§ **GIVEN INFORMATION**:
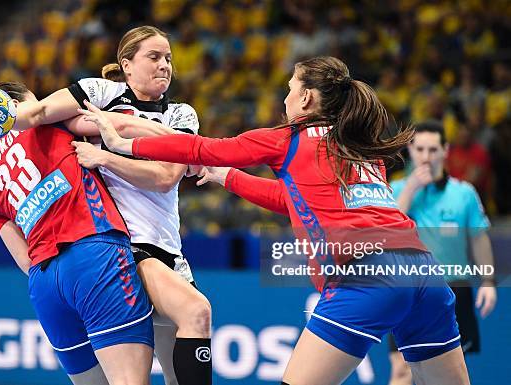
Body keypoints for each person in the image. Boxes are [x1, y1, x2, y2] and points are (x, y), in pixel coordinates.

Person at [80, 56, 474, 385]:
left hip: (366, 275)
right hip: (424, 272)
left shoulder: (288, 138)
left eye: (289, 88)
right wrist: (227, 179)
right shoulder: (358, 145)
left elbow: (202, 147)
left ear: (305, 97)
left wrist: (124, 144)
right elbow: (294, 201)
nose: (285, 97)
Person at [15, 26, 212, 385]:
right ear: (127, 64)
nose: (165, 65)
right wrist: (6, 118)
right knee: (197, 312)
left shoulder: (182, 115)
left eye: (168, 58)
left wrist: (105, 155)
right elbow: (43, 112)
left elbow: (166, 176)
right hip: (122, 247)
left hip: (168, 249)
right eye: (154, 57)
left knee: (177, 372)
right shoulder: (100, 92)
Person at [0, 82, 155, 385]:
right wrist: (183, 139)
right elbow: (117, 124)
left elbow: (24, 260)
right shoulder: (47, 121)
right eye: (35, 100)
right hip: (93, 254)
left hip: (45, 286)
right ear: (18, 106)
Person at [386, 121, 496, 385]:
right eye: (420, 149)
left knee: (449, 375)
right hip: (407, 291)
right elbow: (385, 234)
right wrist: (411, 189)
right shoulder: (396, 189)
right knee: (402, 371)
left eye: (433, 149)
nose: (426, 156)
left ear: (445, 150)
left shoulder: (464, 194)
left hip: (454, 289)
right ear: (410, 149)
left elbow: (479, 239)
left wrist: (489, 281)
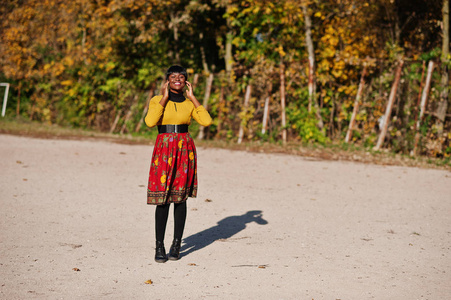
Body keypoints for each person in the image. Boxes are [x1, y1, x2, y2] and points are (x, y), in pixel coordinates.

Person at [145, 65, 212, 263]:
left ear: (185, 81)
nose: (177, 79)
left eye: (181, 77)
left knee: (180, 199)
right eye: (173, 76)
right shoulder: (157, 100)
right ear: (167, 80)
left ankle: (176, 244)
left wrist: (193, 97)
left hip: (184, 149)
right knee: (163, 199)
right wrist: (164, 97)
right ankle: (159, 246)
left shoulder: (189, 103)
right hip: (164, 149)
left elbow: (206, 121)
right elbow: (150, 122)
...
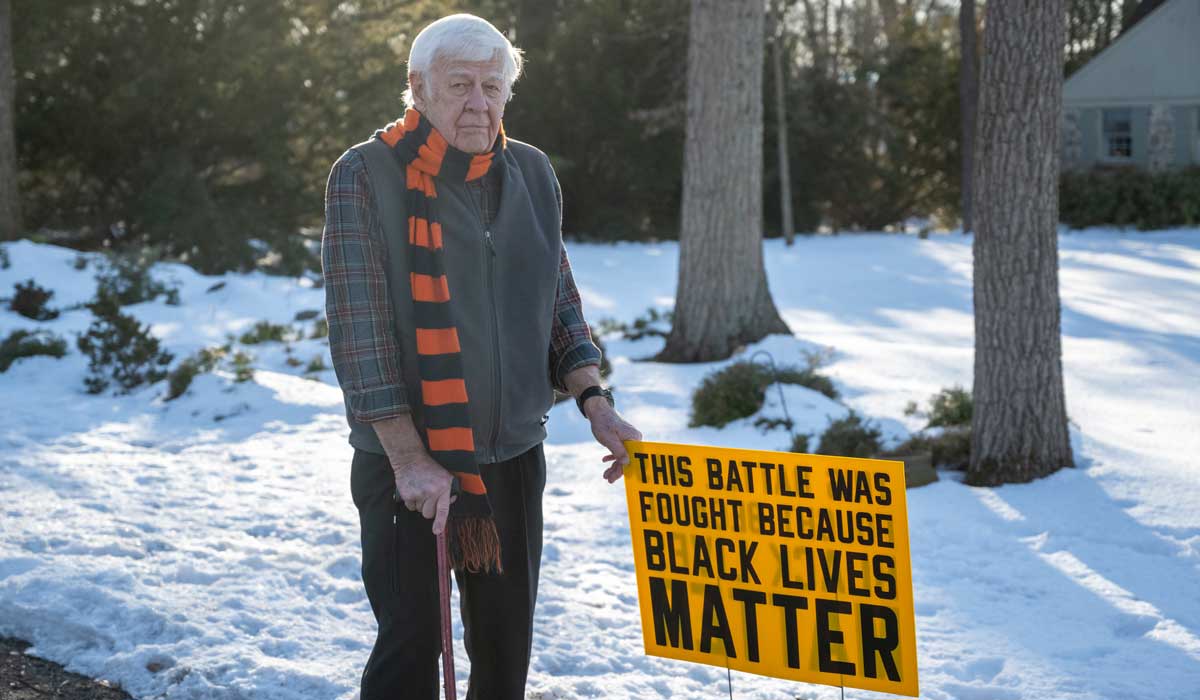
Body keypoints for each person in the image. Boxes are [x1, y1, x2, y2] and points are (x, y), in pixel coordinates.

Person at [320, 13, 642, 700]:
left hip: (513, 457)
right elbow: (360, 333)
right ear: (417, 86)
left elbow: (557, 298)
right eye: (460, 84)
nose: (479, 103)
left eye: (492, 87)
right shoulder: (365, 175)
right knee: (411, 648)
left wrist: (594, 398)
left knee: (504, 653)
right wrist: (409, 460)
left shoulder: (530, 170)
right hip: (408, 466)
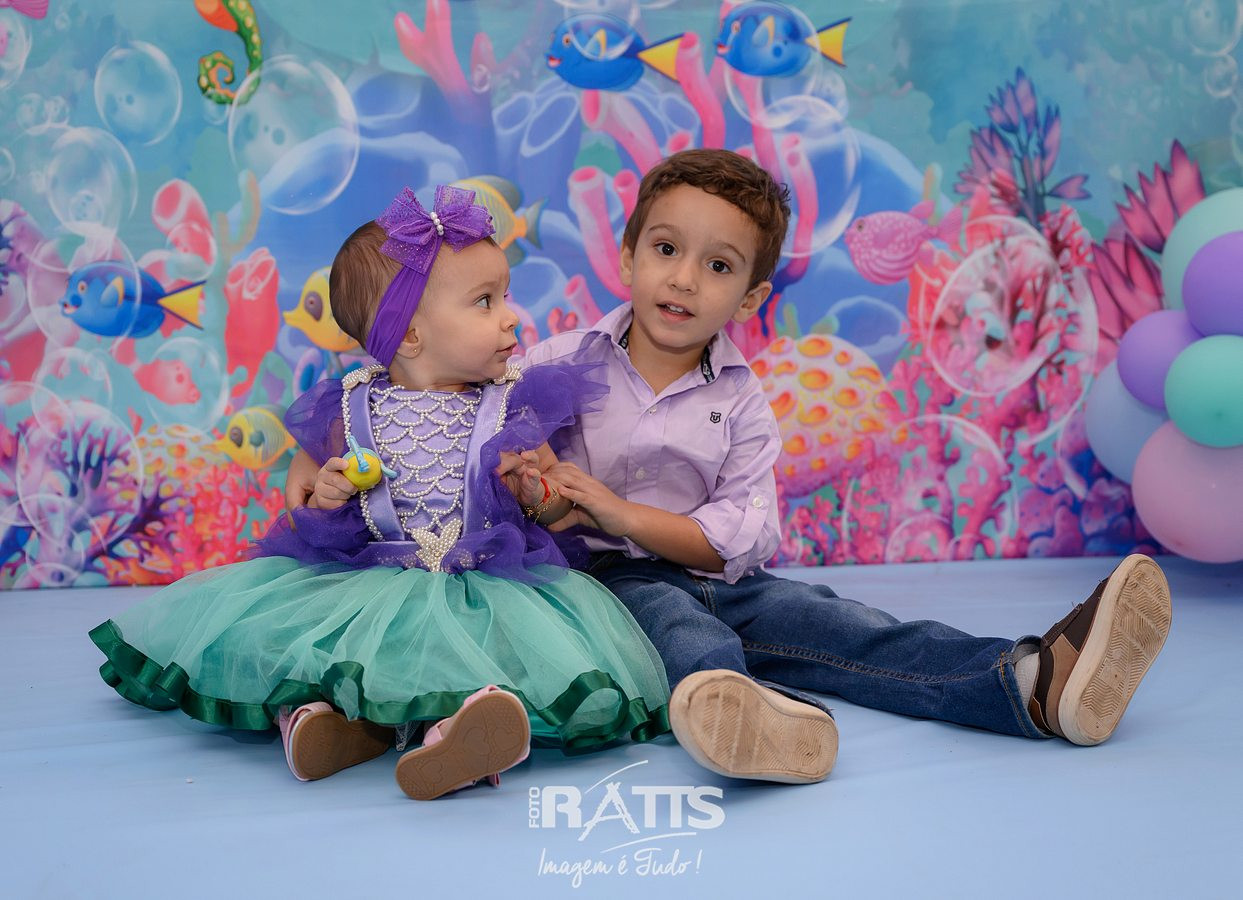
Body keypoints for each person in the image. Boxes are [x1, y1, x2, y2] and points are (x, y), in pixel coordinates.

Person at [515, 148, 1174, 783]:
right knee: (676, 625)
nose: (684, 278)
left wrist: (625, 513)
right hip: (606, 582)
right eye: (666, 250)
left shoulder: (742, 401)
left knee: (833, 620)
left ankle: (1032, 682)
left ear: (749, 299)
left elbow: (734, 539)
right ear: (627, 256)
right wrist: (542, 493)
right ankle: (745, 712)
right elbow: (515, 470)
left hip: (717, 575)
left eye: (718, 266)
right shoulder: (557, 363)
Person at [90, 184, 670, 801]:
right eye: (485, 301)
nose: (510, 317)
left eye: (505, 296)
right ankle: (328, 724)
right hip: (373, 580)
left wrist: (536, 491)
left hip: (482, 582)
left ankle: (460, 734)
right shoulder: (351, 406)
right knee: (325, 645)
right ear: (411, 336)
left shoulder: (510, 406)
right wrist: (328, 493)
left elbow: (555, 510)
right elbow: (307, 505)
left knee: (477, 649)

§ **PROMPT**:
Taking the entries above, restate exactly those lines that fall between the line with "nose: (177, 79)" and the line with "right elbow: (150, 122)", keeping both of those lines too.

§ **TASK ANSWER**:
nose: (177, 79)
left eye: (181, 77)
left knee: (180, 199)
right eye: (173, 76)
right shoulder: (157, 100)
right ear: (167, 80)
left ankle: (176, 244)
left wrist: (193, 97)
left hip: (184, 149)
right knee: (163, 199)
right wrist: (164, 97)
right ankle: (159, 246)
left shoulder: (189, 103)
right hip: (164, 149)
left elbow: (206, 121)
right elbow: (150, 122)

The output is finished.